The rule of Brady v. Maryland applies only to information known to the prosecution, but unknown to the defense. United States v. Agurs, 427 U.S. 97, 103 (1976); Jackson v. State, 552 S.W.2d 798, 804 (Tex.Crim.App. 1976); Garcia v. State, No. 08-02-00085-CR, 2004 WL 1895184, at *9 (Tex.App.--El Paso Aug. 25, 2004, pet. ref’d) (mem. op., not designated for publication). Here, it appears that Appellant knew of the offenses, so Brady does not apply.
Furthermore, if the evidence is not revealed prior to trial, but is provided to the defense in time for the accused to use it in her defense, no Brady violation has occurred. Little v. State, 991 S.W.2d 864, 866 (Tex.Crim.App. 1999); Garcia v. State, No. 08-02-00085-CR, 2004 WL 1895184, at *10-11 (Tex.App.--El Paso Aug. 25, 2004, pet. ref’d) (mem. op., not designated for publication).
Here, Appellant was able to cross-examine Elder regarding the outstanding warrants and whether she had entered into any agreement with the State for favorable treatment in light of her testimony. While her answers were couched in terms of her lawyer’s advice and actions, the matters concerning her legal difficulties were before the jury. We find that no Brady violation occurred. Issue Nos. Five and Six are overruled.
In Issue Nos. Seven and Eight, Appellant argues that she was deprived of due process by the State’s failure to correct the false testimony of the State’s witness Elder in violation of the Federal and State Constitutions.
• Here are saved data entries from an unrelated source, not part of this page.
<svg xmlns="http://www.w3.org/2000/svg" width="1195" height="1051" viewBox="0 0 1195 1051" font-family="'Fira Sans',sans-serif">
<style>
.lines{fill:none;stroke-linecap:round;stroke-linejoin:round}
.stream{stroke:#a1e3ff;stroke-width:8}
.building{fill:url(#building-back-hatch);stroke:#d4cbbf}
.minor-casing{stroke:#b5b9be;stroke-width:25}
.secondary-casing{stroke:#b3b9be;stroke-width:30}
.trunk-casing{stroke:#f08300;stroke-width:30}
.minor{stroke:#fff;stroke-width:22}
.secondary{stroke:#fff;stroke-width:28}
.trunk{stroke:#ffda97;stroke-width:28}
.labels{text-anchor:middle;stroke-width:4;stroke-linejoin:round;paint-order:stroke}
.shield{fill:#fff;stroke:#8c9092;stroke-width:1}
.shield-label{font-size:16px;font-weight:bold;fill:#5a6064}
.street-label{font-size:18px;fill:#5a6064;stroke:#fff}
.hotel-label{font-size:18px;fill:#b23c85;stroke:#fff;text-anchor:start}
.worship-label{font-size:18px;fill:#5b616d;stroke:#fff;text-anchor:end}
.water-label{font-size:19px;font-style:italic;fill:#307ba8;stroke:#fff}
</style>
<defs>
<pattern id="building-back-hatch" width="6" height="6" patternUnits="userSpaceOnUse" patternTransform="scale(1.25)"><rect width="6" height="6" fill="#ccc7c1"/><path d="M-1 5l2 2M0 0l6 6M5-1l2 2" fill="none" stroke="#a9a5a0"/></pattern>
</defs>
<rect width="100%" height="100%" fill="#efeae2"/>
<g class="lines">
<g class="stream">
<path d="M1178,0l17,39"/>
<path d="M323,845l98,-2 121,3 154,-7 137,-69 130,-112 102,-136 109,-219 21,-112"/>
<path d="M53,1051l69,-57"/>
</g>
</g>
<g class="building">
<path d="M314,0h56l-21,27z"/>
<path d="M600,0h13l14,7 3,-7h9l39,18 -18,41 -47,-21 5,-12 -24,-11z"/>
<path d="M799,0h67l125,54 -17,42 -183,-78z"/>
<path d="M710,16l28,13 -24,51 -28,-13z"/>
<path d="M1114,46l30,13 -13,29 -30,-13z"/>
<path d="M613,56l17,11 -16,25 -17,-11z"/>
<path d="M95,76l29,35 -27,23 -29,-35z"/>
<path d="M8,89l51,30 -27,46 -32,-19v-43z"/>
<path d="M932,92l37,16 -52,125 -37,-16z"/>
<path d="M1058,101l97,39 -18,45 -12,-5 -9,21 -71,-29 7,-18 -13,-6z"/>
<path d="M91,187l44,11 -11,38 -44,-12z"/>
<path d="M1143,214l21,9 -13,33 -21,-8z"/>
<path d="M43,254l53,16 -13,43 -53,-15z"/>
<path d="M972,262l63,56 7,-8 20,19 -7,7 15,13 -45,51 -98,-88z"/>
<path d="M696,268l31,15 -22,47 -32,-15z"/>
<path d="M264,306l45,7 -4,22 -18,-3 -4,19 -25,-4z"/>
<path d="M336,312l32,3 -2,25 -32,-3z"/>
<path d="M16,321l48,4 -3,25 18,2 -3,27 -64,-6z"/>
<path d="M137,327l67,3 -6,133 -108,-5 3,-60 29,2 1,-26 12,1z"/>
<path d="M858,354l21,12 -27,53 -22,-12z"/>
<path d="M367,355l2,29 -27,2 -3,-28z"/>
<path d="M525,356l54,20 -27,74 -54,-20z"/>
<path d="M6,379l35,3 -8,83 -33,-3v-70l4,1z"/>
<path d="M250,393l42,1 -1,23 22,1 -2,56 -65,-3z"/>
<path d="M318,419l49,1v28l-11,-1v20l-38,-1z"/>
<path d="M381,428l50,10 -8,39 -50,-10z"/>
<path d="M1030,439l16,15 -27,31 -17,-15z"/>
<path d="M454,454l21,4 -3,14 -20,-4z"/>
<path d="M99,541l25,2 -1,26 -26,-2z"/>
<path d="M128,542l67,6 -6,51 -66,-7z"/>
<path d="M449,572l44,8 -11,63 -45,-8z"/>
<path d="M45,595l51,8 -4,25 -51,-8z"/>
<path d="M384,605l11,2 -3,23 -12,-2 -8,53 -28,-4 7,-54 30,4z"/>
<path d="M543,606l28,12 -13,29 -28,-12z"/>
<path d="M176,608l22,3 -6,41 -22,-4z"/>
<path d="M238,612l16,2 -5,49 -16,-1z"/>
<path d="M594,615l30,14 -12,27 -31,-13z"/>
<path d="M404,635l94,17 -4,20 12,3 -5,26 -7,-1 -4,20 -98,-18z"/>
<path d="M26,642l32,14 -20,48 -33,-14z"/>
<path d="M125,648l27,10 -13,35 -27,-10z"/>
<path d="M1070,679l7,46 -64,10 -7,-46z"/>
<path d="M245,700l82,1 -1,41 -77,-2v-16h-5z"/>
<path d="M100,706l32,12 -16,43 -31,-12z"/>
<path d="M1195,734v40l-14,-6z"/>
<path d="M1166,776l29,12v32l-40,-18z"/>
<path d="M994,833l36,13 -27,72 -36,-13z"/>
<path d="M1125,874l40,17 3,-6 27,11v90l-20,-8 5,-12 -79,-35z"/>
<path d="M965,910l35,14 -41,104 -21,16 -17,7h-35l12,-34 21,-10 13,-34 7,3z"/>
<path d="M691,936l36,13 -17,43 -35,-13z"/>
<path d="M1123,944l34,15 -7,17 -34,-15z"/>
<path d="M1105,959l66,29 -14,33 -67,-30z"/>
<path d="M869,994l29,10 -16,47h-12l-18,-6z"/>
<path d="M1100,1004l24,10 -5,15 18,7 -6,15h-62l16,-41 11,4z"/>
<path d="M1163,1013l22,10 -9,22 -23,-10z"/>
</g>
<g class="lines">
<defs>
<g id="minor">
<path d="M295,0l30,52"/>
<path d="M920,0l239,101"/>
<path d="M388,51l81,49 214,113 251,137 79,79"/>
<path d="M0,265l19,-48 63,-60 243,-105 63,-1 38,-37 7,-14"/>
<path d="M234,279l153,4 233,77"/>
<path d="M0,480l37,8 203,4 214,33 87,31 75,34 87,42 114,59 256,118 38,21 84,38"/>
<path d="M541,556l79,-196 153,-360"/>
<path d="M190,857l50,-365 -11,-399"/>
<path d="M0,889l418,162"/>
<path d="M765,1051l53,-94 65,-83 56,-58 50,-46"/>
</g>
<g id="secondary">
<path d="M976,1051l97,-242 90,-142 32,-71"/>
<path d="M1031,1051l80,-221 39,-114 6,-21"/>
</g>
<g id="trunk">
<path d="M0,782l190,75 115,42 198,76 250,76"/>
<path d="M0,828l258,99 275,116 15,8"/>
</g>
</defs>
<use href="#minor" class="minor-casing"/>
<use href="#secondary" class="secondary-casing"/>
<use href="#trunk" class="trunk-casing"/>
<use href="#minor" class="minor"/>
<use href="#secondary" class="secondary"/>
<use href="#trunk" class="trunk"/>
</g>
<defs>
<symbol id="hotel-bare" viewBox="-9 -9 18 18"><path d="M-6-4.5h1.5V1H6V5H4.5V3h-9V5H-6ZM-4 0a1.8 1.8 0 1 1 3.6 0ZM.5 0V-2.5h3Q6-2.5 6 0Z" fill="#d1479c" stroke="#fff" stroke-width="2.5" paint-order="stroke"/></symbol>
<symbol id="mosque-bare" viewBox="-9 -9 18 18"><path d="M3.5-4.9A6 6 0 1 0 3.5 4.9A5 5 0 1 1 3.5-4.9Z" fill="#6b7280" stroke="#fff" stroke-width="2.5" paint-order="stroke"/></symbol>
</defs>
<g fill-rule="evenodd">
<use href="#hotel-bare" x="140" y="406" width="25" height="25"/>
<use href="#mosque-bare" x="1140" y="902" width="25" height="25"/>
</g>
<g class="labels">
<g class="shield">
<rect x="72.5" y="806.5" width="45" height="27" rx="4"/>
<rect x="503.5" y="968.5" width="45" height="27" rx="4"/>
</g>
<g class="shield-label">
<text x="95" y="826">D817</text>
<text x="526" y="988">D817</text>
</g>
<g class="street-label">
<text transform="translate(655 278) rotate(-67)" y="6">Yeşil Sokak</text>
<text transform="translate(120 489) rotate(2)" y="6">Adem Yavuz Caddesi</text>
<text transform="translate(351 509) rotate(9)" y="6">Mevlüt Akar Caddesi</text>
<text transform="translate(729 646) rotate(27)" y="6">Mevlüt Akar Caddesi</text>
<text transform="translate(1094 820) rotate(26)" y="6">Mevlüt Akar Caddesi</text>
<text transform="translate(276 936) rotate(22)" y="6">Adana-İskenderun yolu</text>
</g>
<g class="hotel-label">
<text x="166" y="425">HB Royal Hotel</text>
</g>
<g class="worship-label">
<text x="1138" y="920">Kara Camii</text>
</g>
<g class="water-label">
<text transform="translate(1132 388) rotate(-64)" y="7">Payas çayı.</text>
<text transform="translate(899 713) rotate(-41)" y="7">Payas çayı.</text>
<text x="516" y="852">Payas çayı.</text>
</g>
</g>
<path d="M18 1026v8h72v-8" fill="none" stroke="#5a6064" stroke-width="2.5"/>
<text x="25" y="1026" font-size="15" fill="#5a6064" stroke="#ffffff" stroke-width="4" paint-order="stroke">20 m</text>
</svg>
A prosecutor has a duty to correct known false evidence, and this duty is constitutional in dimension. Duggan v. State, 778 S.W.2d 465, 468 (Tex.Crim.App. 1989). The question is not whether the prosecutor actually knew the evidence was false, it is enough that he should have recognized the misleading nature of the evidence. Id. Such error is subject to a harm analysis. Id. at 469.
In this instance, while the prosecutor should have had a better grasp of his obligations regarding the disclosure of the evidence and of the existence of the two outstanding warrants, it is not a matter in which there was a total failure to disclose the information nor was there a total denial by the witness, for which the prosecutor was required to correct a false impression. Furthermore, even if error occurred, we find it to have been harmless.
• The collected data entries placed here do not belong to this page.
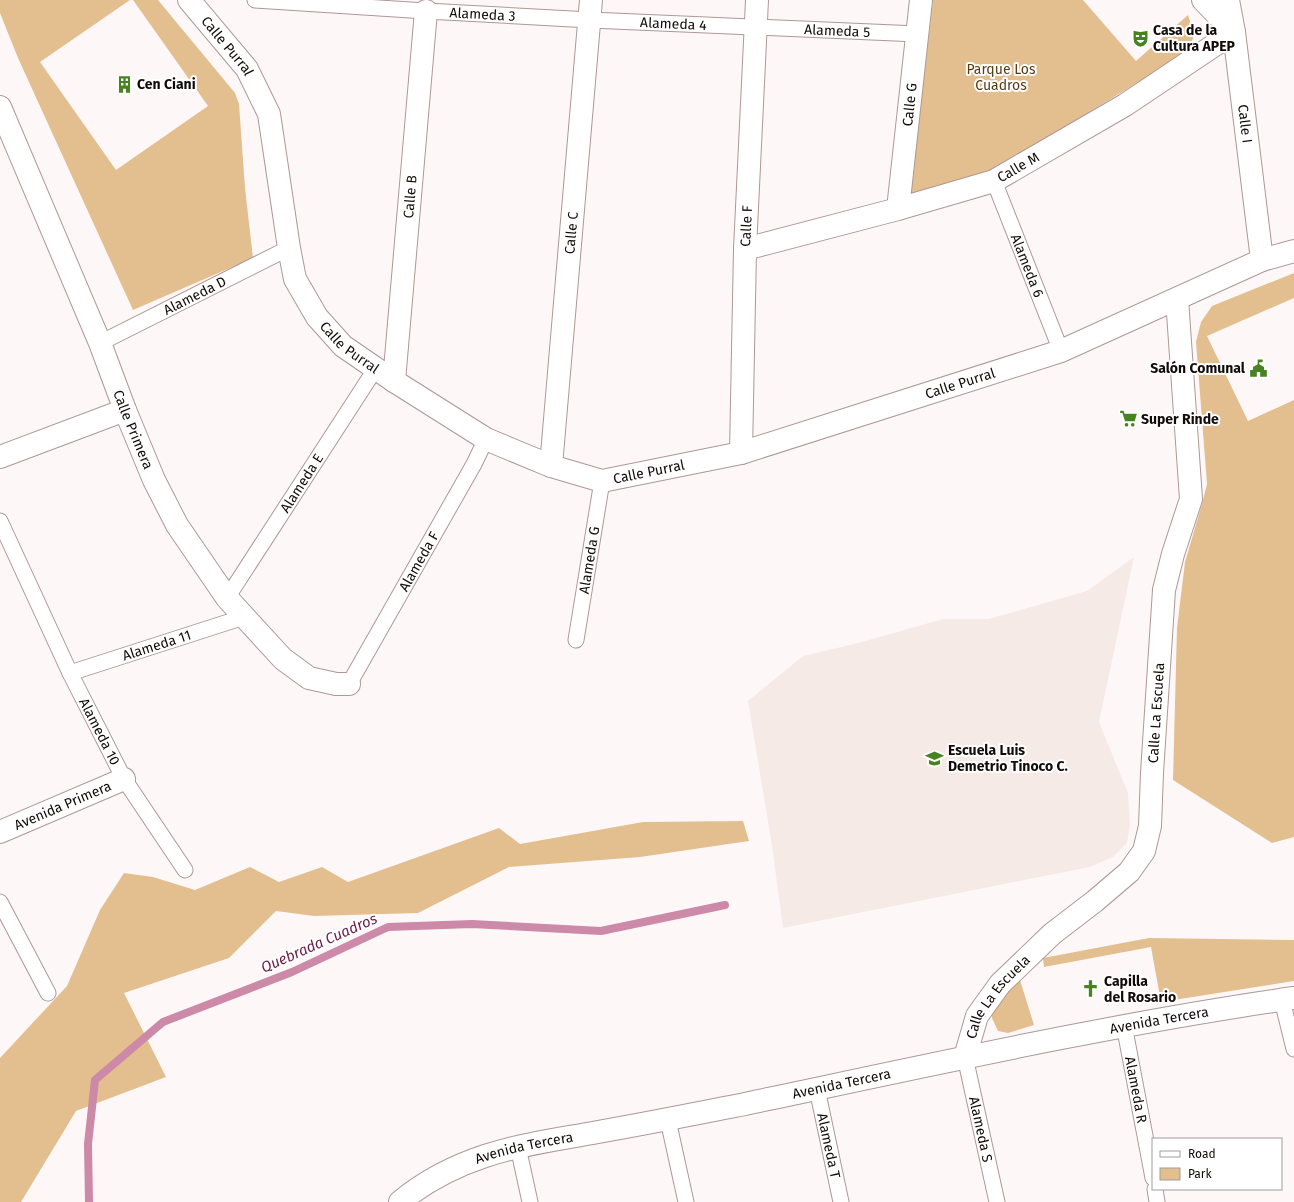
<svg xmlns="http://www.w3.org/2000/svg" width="1294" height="1202" font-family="'Fira Sans',sans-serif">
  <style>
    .built { fill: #f6eae7 }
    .green { fill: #e3be8f }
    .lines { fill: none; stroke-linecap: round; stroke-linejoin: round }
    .stream { stroke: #cc89a8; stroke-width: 8 }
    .service-casing { stroke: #ad9894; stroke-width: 17 }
    .minor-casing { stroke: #ad9894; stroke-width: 24 }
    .tertiary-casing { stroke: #ad9894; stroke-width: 24 }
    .service { stroke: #fff; stroke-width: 15 }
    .minor { stroke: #fff; stroke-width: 22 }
    .tertiary { stroke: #fff; stroke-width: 22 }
    .labels { text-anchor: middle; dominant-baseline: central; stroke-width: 4; stroke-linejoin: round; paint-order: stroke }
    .street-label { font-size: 14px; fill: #110b09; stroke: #fff }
    .poi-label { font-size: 14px; font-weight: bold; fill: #110b09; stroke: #fff; text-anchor: start }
    .park-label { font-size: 14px; fill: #593c0e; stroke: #fff }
    .water-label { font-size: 15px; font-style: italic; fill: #6c1d49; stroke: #fff }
  </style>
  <rect width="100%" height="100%" fill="#fdf8f7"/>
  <path class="built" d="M1134,557L1099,722L1128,793L1130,825L1127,843L1113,857L1090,867L783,928L772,846L748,701L803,656L858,643L943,619H989L1087,591Z"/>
  <path class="green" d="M0,0H130L40,62L116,170L208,106L133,0H158L235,93L239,104L245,188L253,258L133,310L18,58L0,13Z
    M933,0H1083L1136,61L1188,15C1194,33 1197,39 1184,54L993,171L910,194Z
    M1294,273V298L1207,336L1248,421L1294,400V837L1272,843L1173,780L1177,628L1185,562L1202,504L1207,484L1196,342L1201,322L1212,306Z
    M743,821L749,841L640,857L509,867L418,913L314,916L276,911L229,958L124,993L166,1077L76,1111L21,1202H0V1058L67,986L100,910L124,873L153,877L195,890L250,867L279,882L322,867L348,882L499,828L520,844L643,822Z
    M1149,938L1294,940V981L1161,1002L1151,947L1044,967L1043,958Z
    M1019,977L1034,1025L1008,1033L998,1031L992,1018V1007Z"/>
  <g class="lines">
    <path class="stream" d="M89,1202L88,1144L95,1080L163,1022L292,972L388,927L472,924L601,931L725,905"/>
    <defs>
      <g id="service">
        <path id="s1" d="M255,0L426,11L590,20L918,34"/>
        <path id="s2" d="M994,181L1061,351"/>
        <path id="s3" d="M100,343L289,248"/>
        <path id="s4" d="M0,521L70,673L124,779L185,870"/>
        <path id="s5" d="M227,598L376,368"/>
        <path id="s6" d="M576,640L602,481"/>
        <path id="s7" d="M70,673L244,617"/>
        <path id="s8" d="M349,684L474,464L486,439"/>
        <path d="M0,902L48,993"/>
        <path d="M1282,1000L1294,1049"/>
        <path id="s9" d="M1124,1025L1153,1178"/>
        <path id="s10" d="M965,1057L997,1202"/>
        <path id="s11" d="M817,1089L841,1202"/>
        <path d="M668,1120L686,1202"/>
        <path d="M518,1147L530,1202"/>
        <path d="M1155,1189L1157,1202"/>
      </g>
      <g id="minor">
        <path id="s12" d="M1203,0L1234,32L1262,260"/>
        <path id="s13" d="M0,107L100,343L125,410L154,480L177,525L227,598L283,659L309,678L336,684H349"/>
        <path id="s14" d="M898,209L921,0"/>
        <path id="s15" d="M745,249L898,209L994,181L1125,105L1234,32L1228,0"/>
        <path id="s16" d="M394,381L426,11"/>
        <path id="s17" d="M741,453L745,249L757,0"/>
        <path d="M0,457L125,410"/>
        <path id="s18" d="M551,466L591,0"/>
        <path id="s19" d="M0,832L124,779"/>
        <path id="s20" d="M965,1057L977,1016L1000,984L1052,934L1095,901L1129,872L1144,851L1150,826L1152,773L1164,590L1173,554L1191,499L1177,299"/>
        <path id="s21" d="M400,1202C424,1182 455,1166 485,1156C521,1144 561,1139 598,1132C644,1124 689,1115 735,1106C921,1067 1106,1025 1294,998"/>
      </g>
      <g id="tertiary">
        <path id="s22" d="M189,0L247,69L269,114L289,248L295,279L317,317L343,346L394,381L486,439L551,466L602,481L741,453L1061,351L1262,260L1294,251"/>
      </g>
    </defs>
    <use href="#service" class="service-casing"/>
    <use href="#minor" class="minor-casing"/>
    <use href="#tertiary" class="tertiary-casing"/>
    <use href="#service" class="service"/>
    <use href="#minor" class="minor"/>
    <use href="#tertiary" class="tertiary"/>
  </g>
  <defs>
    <symbol id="theatre-bare" viewBox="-9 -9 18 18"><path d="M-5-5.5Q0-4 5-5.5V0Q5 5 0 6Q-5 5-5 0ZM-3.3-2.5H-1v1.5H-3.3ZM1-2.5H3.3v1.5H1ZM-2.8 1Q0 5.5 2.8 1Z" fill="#478321" stroke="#fff" stroke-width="2.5" paint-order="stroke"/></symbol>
    <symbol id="building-bare" viewBox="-9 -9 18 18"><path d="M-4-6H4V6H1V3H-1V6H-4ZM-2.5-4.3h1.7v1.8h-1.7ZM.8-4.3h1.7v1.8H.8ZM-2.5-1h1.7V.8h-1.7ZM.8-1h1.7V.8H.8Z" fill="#478321" stroke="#fff" stroke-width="2.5" paint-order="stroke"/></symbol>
    <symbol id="civic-bare" viewBox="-9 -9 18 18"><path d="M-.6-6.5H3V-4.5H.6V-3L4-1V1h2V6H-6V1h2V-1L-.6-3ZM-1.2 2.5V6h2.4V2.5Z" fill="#478321" stroke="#fff" stroke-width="2.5" paint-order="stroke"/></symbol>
    <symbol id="supermarket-bare" viewBox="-9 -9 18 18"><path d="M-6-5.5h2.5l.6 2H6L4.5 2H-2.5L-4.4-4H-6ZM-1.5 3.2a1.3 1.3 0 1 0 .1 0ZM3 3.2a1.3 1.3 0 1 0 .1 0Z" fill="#478321" stroke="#fff" stroke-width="2.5" paint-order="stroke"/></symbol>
    <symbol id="school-bare" viewBox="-9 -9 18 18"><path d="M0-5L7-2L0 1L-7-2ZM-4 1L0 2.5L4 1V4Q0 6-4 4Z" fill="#478321" stroke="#fff" stroke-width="2.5" paint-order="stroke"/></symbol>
    <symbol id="church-bare" viewBox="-9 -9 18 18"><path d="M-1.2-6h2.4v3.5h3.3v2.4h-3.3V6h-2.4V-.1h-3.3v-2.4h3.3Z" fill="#478321" stroke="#fff" stroke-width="2.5" paint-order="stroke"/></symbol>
  </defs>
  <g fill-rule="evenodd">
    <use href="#theatre-bare" x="1128" y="26" width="25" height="25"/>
    <use href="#building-bare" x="112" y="72" width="25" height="25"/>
    <use href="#civic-bare" x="1246" y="356" width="25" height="25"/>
    <use href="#supermarket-bare" x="1116" y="406" width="25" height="25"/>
    <use href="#school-bare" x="922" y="746" width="25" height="25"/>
    <use href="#church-bare" x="1078" y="976" width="25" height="25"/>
  </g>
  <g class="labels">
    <g class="street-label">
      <text stroke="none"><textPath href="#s1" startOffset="228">Alameda 3</textPath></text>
      <text stroke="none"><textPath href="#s1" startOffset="419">Alameda 4</textPath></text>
      <text stroke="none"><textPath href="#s1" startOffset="583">Alameda 5</textPath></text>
      <text stroke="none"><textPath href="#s22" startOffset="60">Calle Purral</textPath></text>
      <text stroke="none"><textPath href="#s14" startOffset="105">Calle G</textPath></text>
      <text stroke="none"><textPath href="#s12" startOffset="137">Calle I</textPath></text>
      <text stroke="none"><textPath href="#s15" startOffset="286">Calle M</textPath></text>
      <text stroke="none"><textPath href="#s16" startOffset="185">Calle B</textPath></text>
      <text stroke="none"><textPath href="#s17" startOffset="227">Calle F</textPath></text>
      <text stroke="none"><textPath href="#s18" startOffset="234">Calle C</textPath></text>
      <text stroke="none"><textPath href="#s2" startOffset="91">Alameda 6</textPath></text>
      <text stroke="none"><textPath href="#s3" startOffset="106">Alameda D</textPath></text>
      <text stroke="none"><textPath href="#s22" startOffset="396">Calle Purral</textPath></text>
      <text stroke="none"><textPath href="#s22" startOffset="1056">Calle Purral</textPath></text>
      <text stroke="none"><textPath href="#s13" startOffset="349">Calle Primera</textPath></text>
      <text stroke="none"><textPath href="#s22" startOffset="732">Calle Purral</textPath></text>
      <text stroke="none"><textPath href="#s5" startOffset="137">Alameda E</textPath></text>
      <text stroke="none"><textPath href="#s6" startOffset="81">Alameda G</textPath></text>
      <text stroke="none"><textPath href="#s8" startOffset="141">Alameda F</textPath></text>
      <text stroke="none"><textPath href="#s7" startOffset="91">Alameda 11</textPath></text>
      <text stroke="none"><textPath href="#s20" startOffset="418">Calle La Escuela</textPath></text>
      <text stroke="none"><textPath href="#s4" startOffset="233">Alameda 10</textPath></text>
      <text stroke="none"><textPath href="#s19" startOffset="68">Avenida Primera</textPath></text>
      <text stroke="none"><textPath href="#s20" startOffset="70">Calle La Escuela</textPath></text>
      <text stroke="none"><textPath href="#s21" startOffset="785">Avenida Tercera</textPath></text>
      <text stroke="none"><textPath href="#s21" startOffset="461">Avenida Tercera</textPath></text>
      <text stroke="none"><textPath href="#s9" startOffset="66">Alameda R</textPath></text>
      <text stroke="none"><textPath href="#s10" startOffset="74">Alameda S</textPath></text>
      <text stroke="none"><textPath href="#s11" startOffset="58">Alameda T</textPath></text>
      <text stroke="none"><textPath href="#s21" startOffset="137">Avenida Tercera</textPath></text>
    </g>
    <g class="poi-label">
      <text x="1153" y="30">Casa de la<tspan x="1153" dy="16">Cultura APEP</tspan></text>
      <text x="137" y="84">Cen Ciani</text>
      <text x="1245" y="368" text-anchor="end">Salón Comunal</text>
      <text x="1141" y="419">Super Rinde</text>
      <text x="948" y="750">Escuela Luis<tspan x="948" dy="16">Demetrio Tinoco C.</tspan></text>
      <text x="1104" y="981">Capilla<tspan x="1104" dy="16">del Rosario</tspan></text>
    </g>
    <g class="park-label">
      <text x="1001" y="69">Parque Los<tspan x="1001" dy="16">Cuadros</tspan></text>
    </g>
    <g class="water-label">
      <text transform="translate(319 943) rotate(-24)">Quebrada Cuadros</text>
    </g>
  </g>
  <rect x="1152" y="1138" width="130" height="52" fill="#ffffff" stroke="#a09d9d"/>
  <rect x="1160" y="1151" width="20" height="6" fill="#ffffff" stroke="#a09d9d"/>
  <text x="1188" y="1158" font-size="12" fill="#110b09">Road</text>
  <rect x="1160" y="1168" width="20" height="12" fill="#e3be8f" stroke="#a09d9d"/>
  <text x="1188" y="1178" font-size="12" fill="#110b09">Park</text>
</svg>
The Texas Rules of Appellate Procedure require reversal in constitutional error cases, “unless the court determines beyond a reasonable doubt that the error did not contribute to the conviction or punishment.” See Tex.R.App.P. 44.2(a). In examining the record to assess harm, we consider: (1) The source and nature of the error; (2) the extent to which the State emphasized it; (3) the weight a juror would probably have placed on it; and (4) whether declaring the error harmless would encourage the State to repeat it with impunity. See Dinkins v. State, 894 S.W.2d 330, 356 (Tex.Crim.App. 1995).
Here, the error was not emphasized by the State. In fact, during closing argument, the prosecutor stated that Appellant had warrants and that she would get her day in court, although the prosecutor did urge that Elder’s testimony was still reliable. Furthermore, as most of Elder’s testimony was cumulative of the other testimony at trial, including that of the Appellant herself, we do not perceive that the jurors placed much weight on it. We see no reason why finding the error harmless would encourage the State to repeat the mistake with impunity. Issue Nos. Seven and Eight are overruled.
We affirm, as reformed, the judgment of the trial court.
KENNETH R. CARR, Justice
January 25, 2007
Before Chew, C.J., McClure, and Carr, JJ.